Components of Embedded Systems

• Include a power supply, microcontroller, memory, timer/counter, communication interface, and input/output.

Power Supply

• Powers the electrical load of the embedded system, typically requiring 5V but ranging from 1.8V to 3.3V.

Microcontroller

• Provides computing power as an integrated circuit.

Memory

• Includes RAM for temporary information storage and ROM for storing the program code.

Timer and Counter

• Timers create delays, while counters track the number of occurrences of an event.

Communication Interface

• Establishes communication with other embedded systems, using ports like USB and I2C.

Input / Output

• Sensors provide input, with the microcontroller configurable as either an input or output port.
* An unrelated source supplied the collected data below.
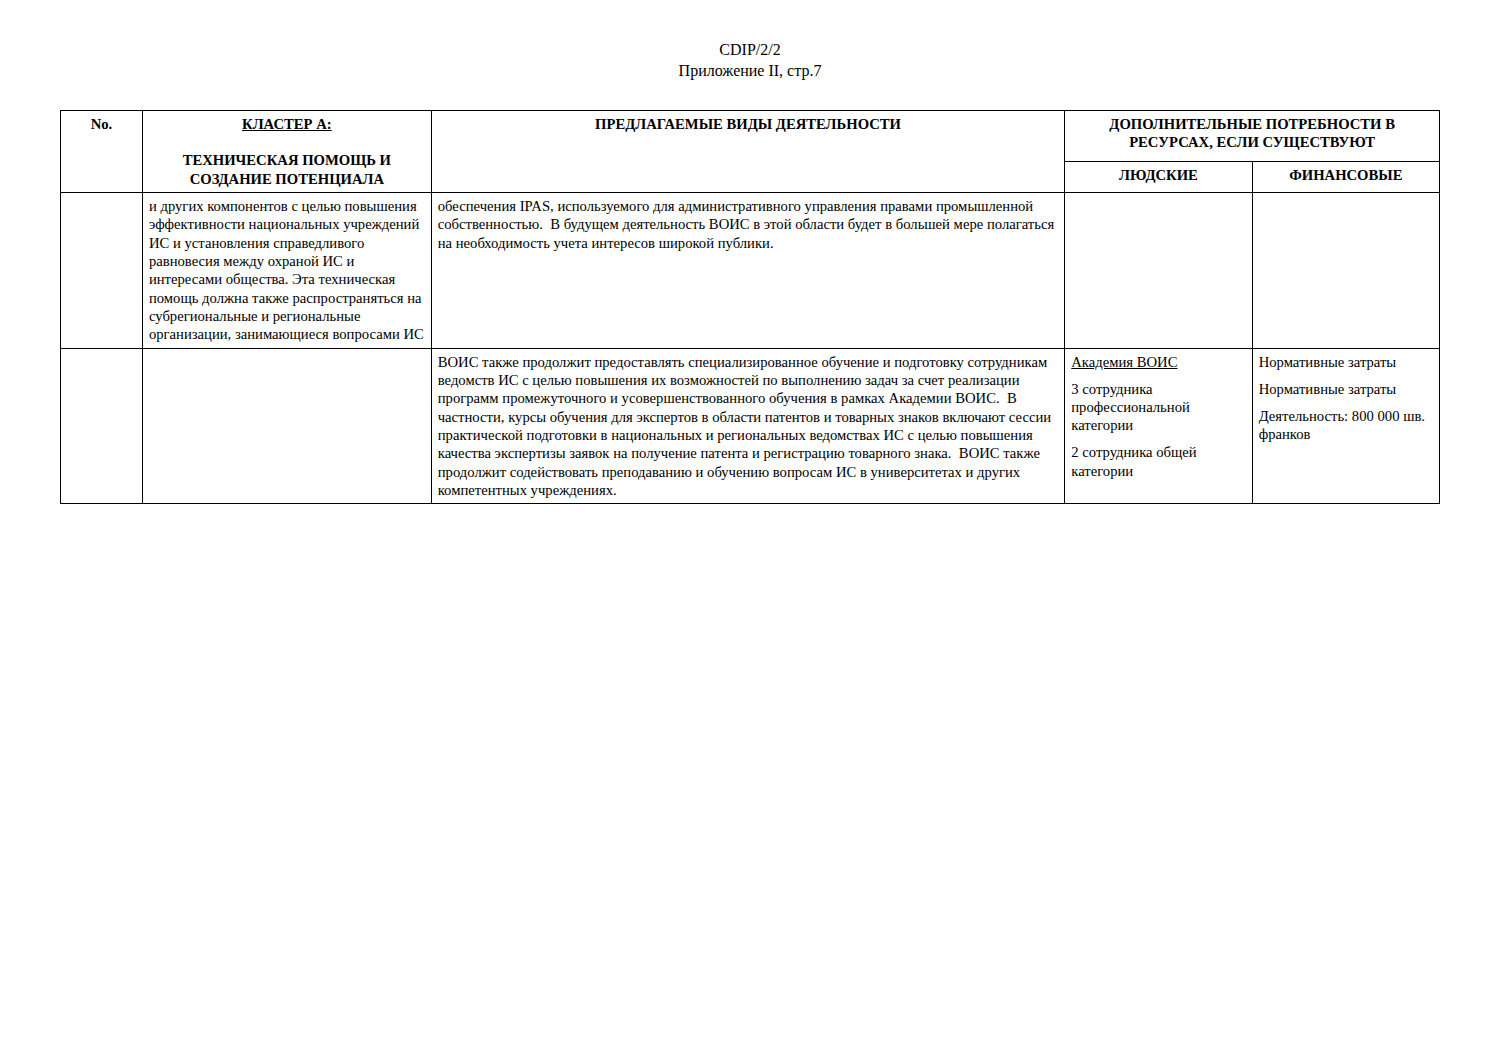CDIP/2/2
Приложение II, стр.7
| No. | КЛАСТЕР A: ТЕХНИЧЕСКАЯ ПОМОЩЬ И СОЗДАНИЕ ПОТЕНЦИАЛА | ПРЕДЛАГАЕМЫЕ ВИДЫ ДЕЯТЕЛЬНОСТИ | ДОПОЛНИТЕЛЬНЫЕ ПОТРЕБНОСТИ В РЕСУРСАХ, ЕСЛИ СУЩЕСТВУЮТ |
| --- | --- | --- | --- |
| ЛЮДСКИЕ | ФИНАНСОВЫЕ |
| | и других компонентов с целью повышения эффективности национальных учреждений ИС и установления справедливого равновесия между охраной ИС и интересами общества. Эта техническая помощь должна также распространяться на субрегиональные и региональные организации, занимающиеся вопросами ИС | обеспечения IPAS, используемого для административного управления правами промышленной собственностью. В будущем деятельность ВОИС в этой области будет в большей мере полагаться на необходимость учета интересов широкой публики. | | |
| | | ВОИС также продолжит предоставлять специализированное обучение и подготовку сотрудникам ведомств ИС с целью повышения их возможностей по выполнению задач за счет реализации программ промежуточного и усовершенствованного обучения в рамках Академии ВОИС. В частности, курсы обучения для экспертов в области патентов и товарных знаков включают сессии практической подготовки в национальных и региональных ведомствах ИС с целью повышения качества экспертизы заявок на получение патента и регистрацию товарного знака. ВОИС также продолжит содействовать преподаванию и обучению вопросам ИС в университетах и других компетентных учреждениях. | Академия ВОИС 3 сотрудника профессиональной категории 2 сотрудника общей категории | Нормативные затраты Нормативные затраты Деятельность: 800 000 шв. франков |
Hardware Electrical Circuit

• PCBs support the electrical circuit of the embedded system, linking components electronically with conductive traces.

Resistor

• Produces resistance to current flow, adjusting signal levels.

Capacitor

• Stores and releases energy.

Diode

• Allows current flow in only one direction.

Transistor

• Used for switching and amplification.

Integrated Circuit

• Combines numerous electrical components within one chip, simplifying integration.

Light-Emitting Diode

• Indicates whether the circuit is working properly.

Inductor

• Stores energy in an electric field and blocks alternating current.

Software Components of Embedded Systems

• Required to build an embedded system include a text editor, compiler, assembler, emulator, link editor, and debugger.

Text Editor

• Used to write source code in C and C++ programming languages.

Assembler

• Translates assembly language programs into HEX code.

Debugger

• Scans the code thoroughly to remove errors and bugs.

Basic Components of Embedded Systems

• Ultrasonic distance sensors are used to measure an object's distance
• Servos for precise motor movement
• LCDs (16x2) to display text
• Potentiometers as variable resistors
• Arduino Uno and IDE are used for programming with C/C++.